Jakarta is a city of many fascinating facets. It is the main gateway to Indonesia. In recent years, Jakarta has expanded its facilities for visitors with multi-star luxury hotels, fine restaurants, exciting nightlife and modern shopping centres.


History of Jakarta:
Jakarta was a small harbour town when the last Hindu Kingdom of Java, Kingdom of Pajajaran, was ruling in 14th century. Muslim ruler Fatahilklah conquered the city and changed the name to Jayakarta or the City of Victory on June 22, 1527. Later on, the Dutch conquered the city in 1619 and built a new city Batavia, which remained the centre of power for them in South East Asia for more than 300 years. The city came under the siege of Japanese Imperial Forces in 1941 during the Second World War and its name was changed back to Jakarta (from Jayakarta). The defeat of Japan did not allow them to remain in Indonesia for long. Dutch again tried to capture the city but by now freedom struggle was already quite strong in the country and on August 17, 1945, the Indonesian leaders proclaimed its independence from foreign rule in Jakarta.

Weather of Jakarta:
Jakarta has tropical climate with a high average humidity. There is not much difference in the day and night temperature. Average day temperature is 28ºC while average night temperature is a bit cooler at 25ºC. October to April is the wet season while the dry season is from May to September.

Places to See in Jakarta:
The National Monument, or "Monas" as it is popularly called, is one of the monuments built during the Sukarno era of fierce nationalism. It stands for the people's determination to achieve freedom and the crowning of their efforts in the Proclamation of Independence in August 1945. The 137-metre tall marble obelisk is topped with a flame coated with 35 kg of gold. The base houses a historical museum and a hall for meditations. The monument is open to the public and upon request the lift can carry visitors to the top, which offers a bird's eye view of the city and the sea.

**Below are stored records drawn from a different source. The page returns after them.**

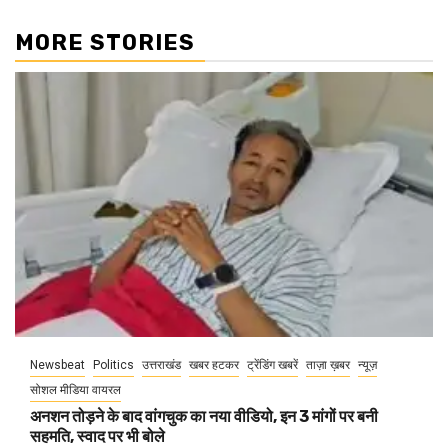
MORE STORIES
Newsbeat
Politics
उत्तराखंड
खबर हटकर
ट्रेंडिंग खबरें
ताज़ा ख़बर
न्यूज़
सोशल मीडिया वायरल
अनशन तोड़ने के बाद वांगचुक का नया वीडियो, इन 3 मांगों पर बनी
सहमति, स्वाद पर भी बोले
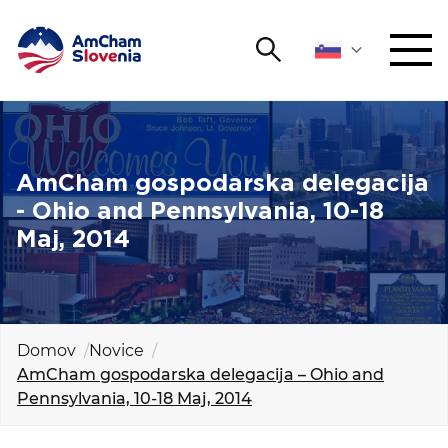
Išči
DOGODKI IN MREŽENJE
Iskalni niz
Išči
ZAGOVORNIŠTVO
AmCham gospodarska delegacija
- Ohio and Pennsylvania, 10-18
YOUNG
Maj, 2014
Open 
AmCham
MEDNARODNO SODELOVANJE
ČLANSTVO
Domov
Novice
AmCham gospodarska delegacija – Ohio and
Pennsylvania, 10-18 Maj, 2014
O NAS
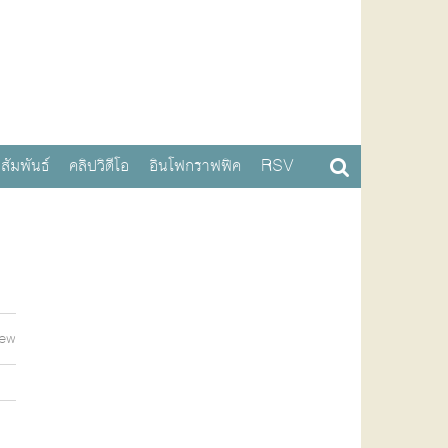
สัมพันธ์
คลิปวิดีโอ
อินโฟกราฟฟิค
RSV
iew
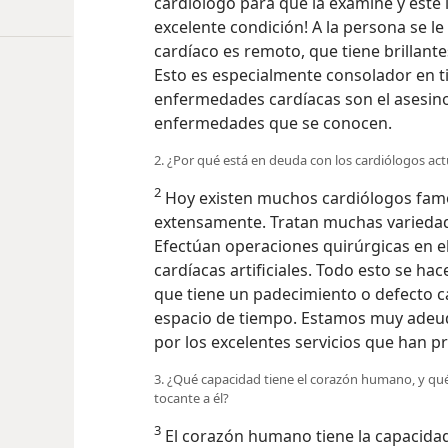
cardiólogo para que la examine y éste 
excelente condición! A la persona se l
cardíaco es remoto, que tiene brillante
Esto es especialmente consolador en 
enfermedades cardíacas son el asesin
enfermedades que se conocen.
2. ¿Por qué está en deuda con los cardiólogos ac
2
Hoy existen muchos cardiólogos famo
extensamente. Tratan muchas variedad
Efectúan operaciones quirúrgicas en el
cardíacas artificiales. Todo esto se ha
que tiene un padecimiento o defecto ca
espacio de tiempo. Estamos muy adeud
por los excelentes servicios que han p
3. ¿Qué capacidad tiene el corazón humano, y qué
tocante a él?
3
El corazón humano tiene la capacida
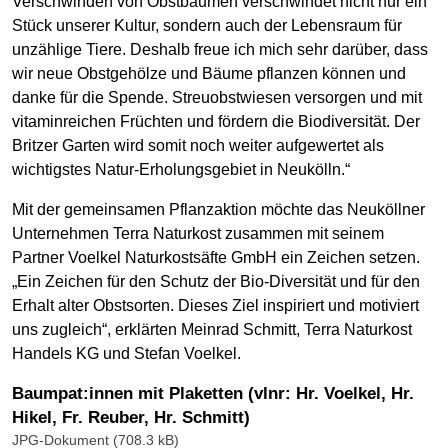
Verschwinden von Obstbäumen verschwindet nicht nur ein
Stück unserer Kultur, sondern auch der Lebensraum für
unzählige Tiere. Deshalb freue ich mich sehr darüber, dass
wir neue Obstgehölze und Bäume pflanzen können und
danke für die Spende. Streuobstwiesen versorgen und mit
vitaminreichen Früchten und fördern die Biodiversität. Der
Britzer Garten wird somit noch weiter aufgewertet als
wichtigstes Natur-Erholungsgebiet in Neukölln.“
Mit der gemeinsamen Pflanzaktion möchte das Neuköllner
Unternehmen Terra Naturkost zusammen mit seinem
Partner Voelkel Naturkostsäfte GmbH ein Zeichen setzen.
„Ein Zeichen für den Schutz der Bio-Diversität und für den
Erhalt alter Obstsorten. Dieses Ziel inspiriert und motiviert
uns zugleich“, erklärten Meinrad Schmitt, Terra Naturkost
Handels KG und Stefan Voelkel.
Baumpat:innen mit Plaketten (vlnr: Hr. Voelkel, Hr.
Hikel, Fr. Reuber, Hr. Schmitt)
JPG-Dokument (708.3 kB)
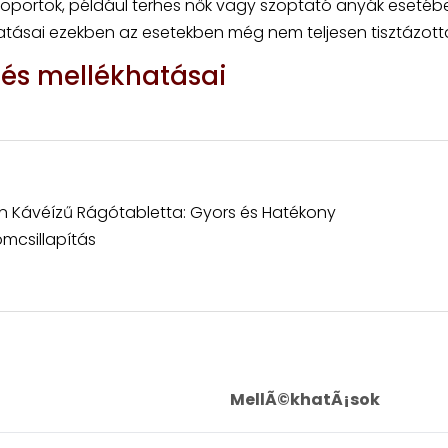
csoportok, például terhes nők vagy szoptató anyák esetéb
 hatásai ezekben az esetekben még nem teljesen tisztázott
 és mellékhatásai
n Kávéízű Rágótabletta: Gyors és Hatékony
omcsillapítás
MellÃ©khatÃ¡sok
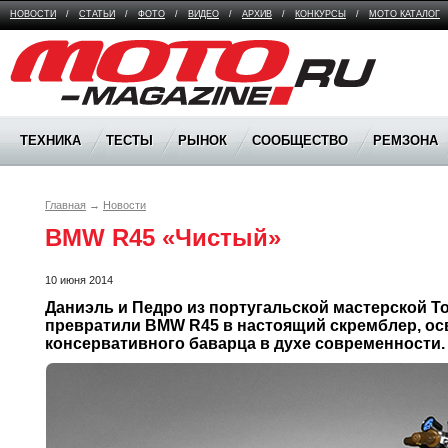
НОВОСТИ
/
СТАТЬИ
/
ФОТО
/
ВИДЕО
/
АРХИВ
/
КОНКУРСЫ
/
МОТО КАТАЛОГ
Moto Magazine
ТЕХНИКА
ТЕСТЫ
РЫНОК
СООБЩЕСТВО
РЕМЗОНА
Главная
→
Новости
BMW R45 «Чистый»
10 июня 2014
Даниэль и Педро из португальской мастерской To
превратили BMW R45 в настоящий скремблер, ос
консервативного баварца в духе современности.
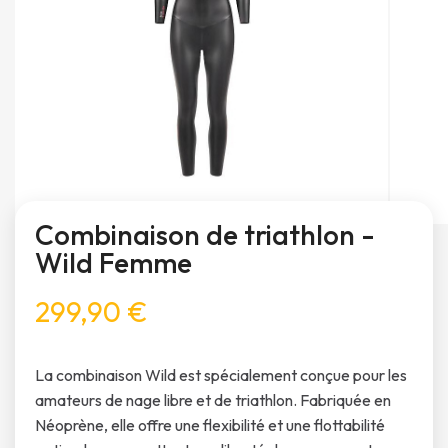
Combinaison de triathlon -
Wild Femme
299,90 €
La combinaison Wild est spécialement conçue pour les
amateurs de nage libre et de triathlon. Fabriquée en
Néoprène, elle offre une flexibilité et une flottabilité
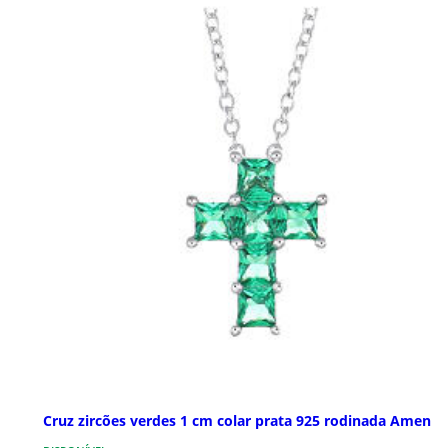
Cruz zircões verdes 1 cm colar prata 925 rodinada Amen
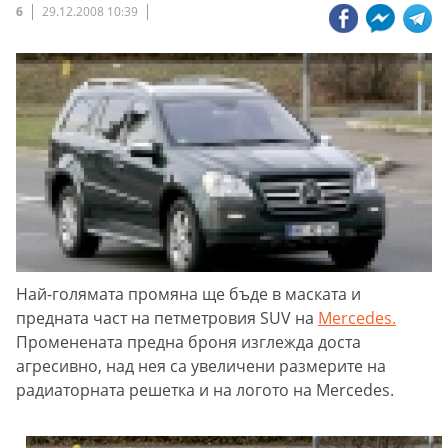
6
29.12.2008 10:39
Най-голямата промяна ще бъде в маската и
предната част на петметровия SUV на
Mercedes
.
Променената предна броня изглежда доста
агресивно, над нея са увеличени размерите на
радиаторната решетка и на логото на Mercedes.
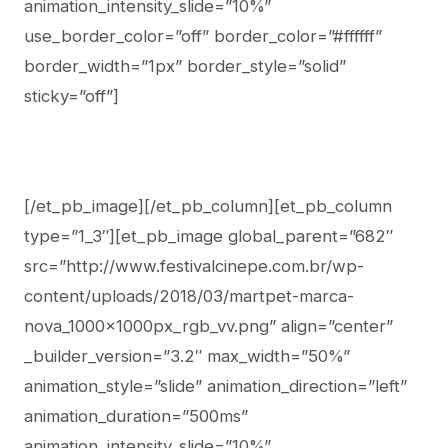
animation_intensity_slide=”10%”
use_border_color=”off” border_color=”#ffffff”
border_width=”1px” border_style=”solid”
sticky=”off”]
[/et_pb_image][/et_pb_column][et_pb_column
type=”1_3″][et_pb_image global_parent=”682″
src=”http://www.festivalcinepe.com.br/wp-
content/uploads/2018/03/martpet-marca-
nova_1000x1000px_rgb_vv.png” align=”center”
_builder_version=”3.2″ max_width=”50%”
animation_style=”slide” animation_direction=”left”
animation_duration=”500ms”
animation_intensity_slide=”10%”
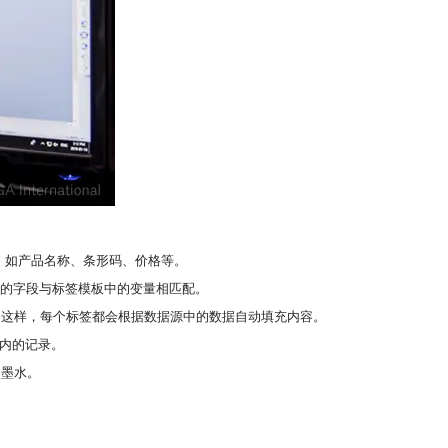
息，如产品名称、条形码、价格等。
源中的字段与标签模板中的变量相匹配。
。这样，每个标签都会根据数据源中的数据自动填充内容。
围内的记录。
和墨水。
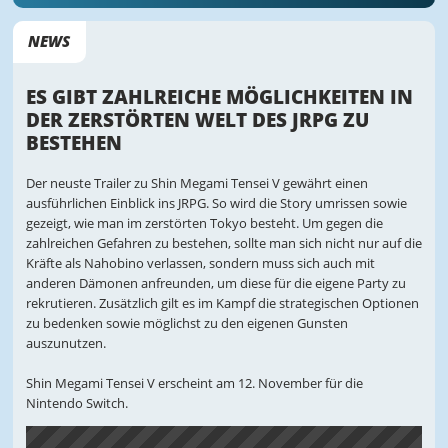
NEWS
ES GIBT ZAHLREICHE MÖGLICHKEITEN IN
DER ZERSTÖRTEN WELT DES JRPG ZU
BESTEHEN
Der neuste Trailer zu Shin Megami Tensei V gewährt einen
ausführlichen Einblick ins JRPG. So wird die Story umrissen sowie
gezeigt, wie man im zerstörten Tokyo besteht. Um gegen die
zahlreichen Gefahren zu bestehen, sollte man sich nicht nur auf die
Kräfte als Nahobino verlassen, sondern muss sich auch mit
anderen Dämonen anfreunden, um diese für die eigene Party zu
rekrutieren. Zusätzlich gilt es im Kampf die strategischen Optionen
zu bedenken sowie möglichst zu den eigenen Gunsten
auszunutzen.
Shin Megami Tensei V erscheint am 12. November für die
Nintendo Switch.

The National Museum of Indonesia is situated at Jalan Medan Merdeka Barat. It contains around 85,000 items, the largest in the world of Indonesian artefacts. There is one of the largest and rare collections of Oriental ceramics in this museum.

Istiqlal Mosque: It is the largest mosque in Southeast Asia and the second largest in the world. The mosque took 17 long years to build and the grandeur of its walls and dome is visible from quite far away.

Orchid Gardens: Indonesia has some of the most exotic orchid gardens. Several commercial orchid gardens are open to public. Some of the best known of them are located at Slipi and Taman Mini.

Condet: This village in southern Jakarta is a protected area where the old rural life style of Jakarta is preserved. Condet is also famous for its fruit orchards. Taman Mini Indonesia Indah (Beautiful Indonesia in Miniature): Situated just outside Jakarta, the park has miniatures of all the 27 provinces of the country reproduced in its Central Lake. This is a wonderful place to know about the entire archipelago in just one day. Regular cultural programmes and ceremonies are held in the park representing different regions.

Pulau Seribu: This group of islands in the Jakarta Bay offers a haven away from the bustle of city life. There are golden beaches fringed with coconut palms. The surrounding waters are a paradise for scuba divers.